The model is defined by parameters (p, d, q) x (P, D, Q, s) where:
(p, d, q)are ARIMA parameters.(P, D, Q, s)are seasonal parameters.
from statsmodels.tsa.statespace.sarimax import SARIMAX
# Fit SARIMA model
model = SARIMAX(df['value'], order=(1, 1, 1), seasonal_order=(1, 1, 1, 12))
sarima_result = model.fit()
# Forecast
forecast = sarima_result.forecast(steps=5)
print("SARIMA Forecast:", forecast)Prophet is an open-source library developed by Facebook for time series forecasting. It is highly flexible, easy to use, and handles missing data, holidays, and seasonal patterns effectively.

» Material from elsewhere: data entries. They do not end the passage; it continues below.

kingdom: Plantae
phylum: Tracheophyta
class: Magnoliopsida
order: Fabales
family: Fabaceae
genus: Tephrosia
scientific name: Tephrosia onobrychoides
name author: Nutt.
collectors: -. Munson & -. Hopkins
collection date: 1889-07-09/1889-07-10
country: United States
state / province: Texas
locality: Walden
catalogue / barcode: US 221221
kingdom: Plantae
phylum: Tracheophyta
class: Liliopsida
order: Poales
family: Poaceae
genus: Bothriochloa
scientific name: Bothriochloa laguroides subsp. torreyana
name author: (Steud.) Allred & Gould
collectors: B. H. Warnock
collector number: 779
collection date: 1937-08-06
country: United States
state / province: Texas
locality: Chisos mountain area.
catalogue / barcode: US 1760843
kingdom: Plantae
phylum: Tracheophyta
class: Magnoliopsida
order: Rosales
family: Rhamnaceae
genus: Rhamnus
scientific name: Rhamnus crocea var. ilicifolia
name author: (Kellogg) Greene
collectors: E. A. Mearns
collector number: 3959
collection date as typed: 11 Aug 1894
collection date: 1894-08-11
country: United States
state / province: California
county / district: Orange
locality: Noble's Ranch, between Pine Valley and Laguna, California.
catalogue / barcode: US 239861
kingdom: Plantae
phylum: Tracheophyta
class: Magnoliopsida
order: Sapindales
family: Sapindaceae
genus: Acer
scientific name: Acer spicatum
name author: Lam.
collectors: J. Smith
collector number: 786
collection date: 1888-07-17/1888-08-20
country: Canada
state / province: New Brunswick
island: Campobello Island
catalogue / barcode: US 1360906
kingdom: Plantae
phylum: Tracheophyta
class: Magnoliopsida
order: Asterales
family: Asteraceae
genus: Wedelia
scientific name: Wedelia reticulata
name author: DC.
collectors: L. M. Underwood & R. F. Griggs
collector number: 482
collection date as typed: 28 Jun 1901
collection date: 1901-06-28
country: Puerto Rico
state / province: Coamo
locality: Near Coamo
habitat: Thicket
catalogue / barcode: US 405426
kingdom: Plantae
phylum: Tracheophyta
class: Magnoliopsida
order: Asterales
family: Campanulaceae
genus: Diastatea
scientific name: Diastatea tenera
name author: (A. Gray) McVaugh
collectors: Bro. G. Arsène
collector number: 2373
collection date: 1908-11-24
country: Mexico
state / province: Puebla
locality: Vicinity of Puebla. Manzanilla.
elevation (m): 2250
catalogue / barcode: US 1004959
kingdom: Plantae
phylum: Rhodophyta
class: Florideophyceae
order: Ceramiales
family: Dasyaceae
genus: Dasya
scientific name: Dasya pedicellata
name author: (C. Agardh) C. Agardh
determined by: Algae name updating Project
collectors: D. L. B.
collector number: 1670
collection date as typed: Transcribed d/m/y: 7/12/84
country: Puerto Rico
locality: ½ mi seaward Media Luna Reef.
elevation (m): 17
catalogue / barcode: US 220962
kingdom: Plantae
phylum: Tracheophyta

- Handles seasonality and holiday effects.
- Robust to missing data.
- Requires minimal tuning.
from prophet import Prophet
import pandas as pd
import matplotlib.pyplot as plt
# Create example data
data = {
'ds': pd.date_range(start='2023-01-01', periods=12, freq='M'),
'y': [200, 220, 250, 270, 300, 350, 400, 420, 450, 470, 500, 550]
}
df = pd.DataFrame(data)
# Fit Prophet model
model = Prophet()
model.fit(df)
# Create future dataframe
future = model.make_future_dataframe(periods=6, freq='M')
# Forecast
forecast = model.predict(future)
# Plot results
fig = model.plot(forecast)
plt.show()LSTMs are a type of recurrent neural network (RNN) capable of learning long-term dependencies.
import numpy as np
from keras.models import Sequential
from keras.layers import LSTM, Dense
# Sample data
data = np.array([112, 118, 132, 129, 121, 135, 148, 136, 119, 104, 118, 115])
X = data[:-1].reshape((1, len(data)-1, 1)) # Features
y = data[1:] # Labels
# Define LSTM model
model = Sequential()
model.add(LSTM(50, activation='relu', input_shape=(X.shape[1], 1)))
model.add(Dense(1))
model.compile(optimizer='adam', loss='mse')
# Train
model.fit(X, y, epochs=200, verbose=0)
# Forecast
forecast = model.predict(X)
print("LSTM Forecast:", forecast)Try the following:
- Load a time series dataset of your choice (e.g., stock prices, weather data).
- Preprocess the data to handle missing values.
- Train an ARIMA model and forecast future values.
- Compare the performance of ARIMA and Prophet on the same dataset.
In this lesson, we covered the fundamentals of Time Series Forecasting, explored ARIMA, and demonstrated the use of Prophet for efficient predictions. Forecasting is a powerful tool for uncovering trends and patterns in sequential data. Mastering these techniques will empower you to tackle real-world problems in diverse domains.